Outbreak by Frank Gardner

Outbreak by Frank Gardner

Author:Frank Gardner [Gardner, Frank]
Language: eng
Format: epub
ISBN: 9781787632387
Google: _NL4yQEACAAJ
Publisher: Transworld
Published: 2021-05-26T23:00:00+00:00


60

11,000m above Siberia

Monday, 14 March, 1000hrs GMT, 1300hrs local

COLONEL ARKADY PETROV twisted around in his cramped seat and stared out of the frost-encrusted window of the Ilyushin Il-96 airliner as it lumbered eastwards across the skies over Siberia. Far, far below, in the sub-zero air, unobscured by any cloud, lay the vast white expanse of the endless Siberian taiga. Mile after mile of frozen forest: it had been nearly an hour since they had flown over anything even resembling human habitation. Colonel Petrov was not someone to spend a lot of time dwelling on the man they had pegged out in the cellar of that apartment block back in Moscow’s Cheryomushki district. What was his name? Konstantin Makarov? Yes, that was it. Well, they had what they needed from him and the man had already been temporarily reassigned – once they released him from the GRU’s own sanatorium – to a penal colony north of the Arctic Circle and just east of Archangelsk. Konstantin Makarov had eventually proved most forthcoming with information, once they had used the industrial bleach on him.

Information was power and Colonel Petrov had wasted no time. Using his GRU credentials, he had boarded the first official flight available from Moscow to the city of Novosibirsk, four time zones to the east, close to the Mongolian border and deep in the heart of Siberia. He was heading for the State Research Institute of Virology and Biotechnology, better known as VECTOR, a place infamous during the Cold War for its work on the Soviet bio-warfare programme, Biopreparat. Today it was one of only two places in the world – along with the CDC in Atlanta in the US – with declared stocks of the smallpox variola virus, and it was regularly inspected by the WHO as part of Russia’s accession to the Bioweapons Convention. All was not well at the VECTOR facility in the suburb of Koltsovo. That much Petrov knew. In late 2019 there had been a mysterious explosion on the fifth floor, in the decontamination room where scientists changed out of their protective suits. Windows were blown open, a fire had taken hold, and there were fears at the time of a possible global viral outbreak. Petrov, and many of his fellow officers in military intelligence, suspected then, and still did, that the explosion was a deliberate act of sabotage.
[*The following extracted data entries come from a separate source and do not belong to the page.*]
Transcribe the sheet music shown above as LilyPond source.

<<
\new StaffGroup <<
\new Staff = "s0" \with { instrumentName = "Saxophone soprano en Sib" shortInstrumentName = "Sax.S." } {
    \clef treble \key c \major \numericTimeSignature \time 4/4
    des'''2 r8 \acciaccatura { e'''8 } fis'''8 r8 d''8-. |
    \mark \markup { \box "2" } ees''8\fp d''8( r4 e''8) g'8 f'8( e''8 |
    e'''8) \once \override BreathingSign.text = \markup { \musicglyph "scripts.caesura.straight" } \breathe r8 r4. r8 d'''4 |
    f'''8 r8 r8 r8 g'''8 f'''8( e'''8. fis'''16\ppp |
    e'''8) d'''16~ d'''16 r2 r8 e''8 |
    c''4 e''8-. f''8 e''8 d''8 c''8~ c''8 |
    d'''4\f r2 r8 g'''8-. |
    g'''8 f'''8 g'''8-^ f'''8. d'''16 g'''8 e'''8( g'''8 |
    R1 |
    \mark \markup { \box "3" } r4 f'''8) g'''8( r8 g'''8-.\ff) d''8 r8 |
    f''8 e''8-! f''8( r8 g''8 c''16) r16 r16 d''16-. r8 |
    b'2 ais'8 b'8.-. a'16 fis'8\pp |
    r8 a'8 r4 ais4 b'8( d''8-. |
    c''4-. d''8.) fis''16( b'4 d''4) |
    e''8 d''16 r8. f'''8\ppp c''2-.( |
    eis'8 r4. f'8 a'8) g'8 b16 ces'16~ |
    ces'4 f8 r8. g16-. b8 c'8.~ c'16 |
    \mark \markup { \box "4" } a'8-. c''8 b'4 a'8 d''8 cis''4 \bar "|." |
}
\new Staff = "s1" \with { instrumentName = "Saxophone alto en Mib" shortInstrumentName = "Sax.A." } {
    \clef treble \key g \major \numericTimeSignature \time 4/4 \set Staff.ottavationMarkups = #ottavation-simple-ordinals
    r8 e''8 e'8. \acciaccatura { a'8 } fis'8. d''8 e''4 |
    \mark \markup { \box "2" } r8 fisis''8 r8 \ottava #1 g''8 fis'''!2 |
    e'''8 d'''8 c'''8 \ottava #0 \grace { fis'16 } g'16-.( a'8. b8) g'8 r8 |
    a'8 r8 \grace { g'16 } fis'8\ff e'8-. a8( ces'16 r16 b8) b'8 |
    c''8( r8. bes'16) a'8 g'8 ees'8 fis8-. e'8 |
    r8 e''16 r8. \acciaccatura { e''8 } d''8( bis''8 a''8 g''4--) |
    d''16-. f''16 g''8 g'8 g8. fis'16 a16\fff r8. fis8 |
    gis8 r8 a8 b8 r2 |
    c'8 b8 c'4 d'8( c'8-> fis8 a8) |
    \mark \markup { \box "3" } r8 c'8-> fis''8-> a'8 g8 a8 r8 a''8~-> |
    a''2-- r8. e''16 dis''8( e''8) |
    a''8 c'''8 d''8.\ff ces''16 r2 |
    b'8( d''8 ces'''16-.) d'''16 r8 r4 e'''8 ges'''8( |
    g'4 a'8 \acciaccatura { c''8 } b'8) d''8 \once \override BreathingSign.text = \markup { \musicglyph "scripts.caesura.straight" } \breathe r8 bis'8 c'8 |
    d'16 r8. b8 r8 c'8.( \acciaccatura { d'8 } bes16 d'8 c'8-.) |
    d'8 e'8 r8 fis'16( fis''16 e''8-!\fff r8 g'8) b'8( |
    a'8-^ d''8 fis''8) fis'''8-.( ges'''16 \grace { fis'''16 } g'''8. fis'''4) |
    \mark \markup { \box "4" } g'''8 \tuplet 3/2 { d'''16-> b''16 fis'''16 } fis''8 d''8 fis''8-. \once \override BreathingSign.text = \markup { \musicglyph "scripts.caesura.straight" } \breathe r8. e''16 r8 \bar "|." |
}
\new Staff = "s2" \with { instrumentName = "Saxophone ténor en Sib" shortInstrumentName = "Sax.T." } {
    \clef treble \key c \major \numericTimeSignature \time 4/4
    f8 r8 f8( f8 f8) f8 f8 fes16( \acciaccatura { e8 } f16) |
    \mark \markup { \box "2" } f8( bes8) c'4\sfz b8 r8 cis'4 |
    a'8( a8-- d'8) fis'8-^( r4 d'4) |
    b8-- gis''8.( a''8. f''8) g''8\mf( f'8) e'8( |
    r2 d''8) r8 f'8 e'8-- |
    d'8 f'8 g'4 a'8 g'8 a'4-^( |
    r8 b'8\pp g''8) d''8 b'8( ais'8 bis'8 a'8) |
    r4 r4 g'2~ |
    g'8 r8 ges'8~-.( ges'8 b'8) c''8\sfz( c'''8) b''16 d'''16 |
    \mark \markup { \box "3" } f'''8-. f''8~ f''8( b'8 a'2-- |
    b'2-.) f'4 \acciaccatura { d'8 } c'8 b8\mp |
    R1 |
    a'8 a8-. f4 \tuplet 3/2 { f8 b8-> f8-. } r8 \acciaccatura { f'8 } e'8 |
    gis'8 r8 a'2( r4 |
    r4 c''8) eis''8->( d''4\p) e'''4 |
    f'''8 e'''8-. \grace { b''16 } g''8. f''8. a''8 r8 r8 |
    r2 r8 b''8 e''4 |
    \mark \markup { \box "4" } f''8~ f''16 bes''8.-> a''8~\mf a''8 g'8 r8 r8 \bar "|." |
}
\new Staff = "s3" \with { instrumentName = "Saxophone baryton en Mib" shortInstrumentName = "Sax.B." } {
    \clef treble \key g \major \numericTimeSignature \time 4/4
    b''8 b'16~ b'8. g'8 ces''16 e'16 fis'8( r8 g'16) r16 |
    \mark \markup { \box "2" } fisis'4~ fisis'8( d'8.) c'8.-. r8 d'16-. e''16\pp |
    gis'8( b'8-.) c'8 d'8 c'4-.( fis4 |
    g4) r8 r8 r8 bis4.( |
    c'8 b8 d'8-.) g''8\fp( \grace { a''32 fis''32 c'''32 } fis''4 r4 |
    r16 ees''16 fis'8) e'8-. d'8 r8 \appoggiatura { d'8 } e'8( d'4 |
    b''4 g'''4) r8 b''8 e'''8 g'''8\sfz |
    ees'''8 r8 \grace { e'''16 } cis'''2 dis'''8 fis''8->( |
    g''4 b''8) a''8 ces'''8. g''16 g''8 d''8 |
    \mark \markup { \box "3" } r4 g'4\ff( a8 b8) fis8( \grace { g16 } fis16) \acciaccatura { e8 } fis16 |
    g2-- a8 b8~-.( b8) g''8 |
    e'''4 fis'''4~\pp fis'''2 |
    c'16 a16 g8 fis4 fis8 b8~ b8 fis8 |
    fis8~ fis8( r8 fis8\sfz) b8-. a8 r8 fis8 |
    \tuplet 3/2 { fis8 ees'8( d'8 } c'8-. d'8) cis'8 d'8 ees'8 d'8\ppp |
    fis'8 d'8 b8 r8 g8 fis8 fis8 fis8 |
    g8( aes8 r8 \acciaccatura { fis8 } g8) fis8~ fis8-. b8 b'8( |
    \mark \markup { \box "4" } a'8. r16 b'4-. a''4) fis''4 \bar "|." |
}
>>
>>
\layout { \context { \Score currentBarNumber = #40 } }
The temperature was minus 13°C when the GRU colonel stepped out of the arrivals building at Novosibirsk’s Tolmachevo airport. His breath frosted in the still air and his eyes stung from the pollution that still belched from the nearby factories, along the River Ob. The car was exactly where they had told him it would be, unmarked, discreet, a vetted driver in front, personal security in the back. This was to be a low-key, fact-finding visit, not an official inspection. The drive across town to the wooded suburb of Koltsovo was short, the conversation minimal. When they pulled up at the identical dormitory-like research buildings on the edge of town, Colonel Petrov knew exactly where to go: this was hardly his first visit to VECTOR.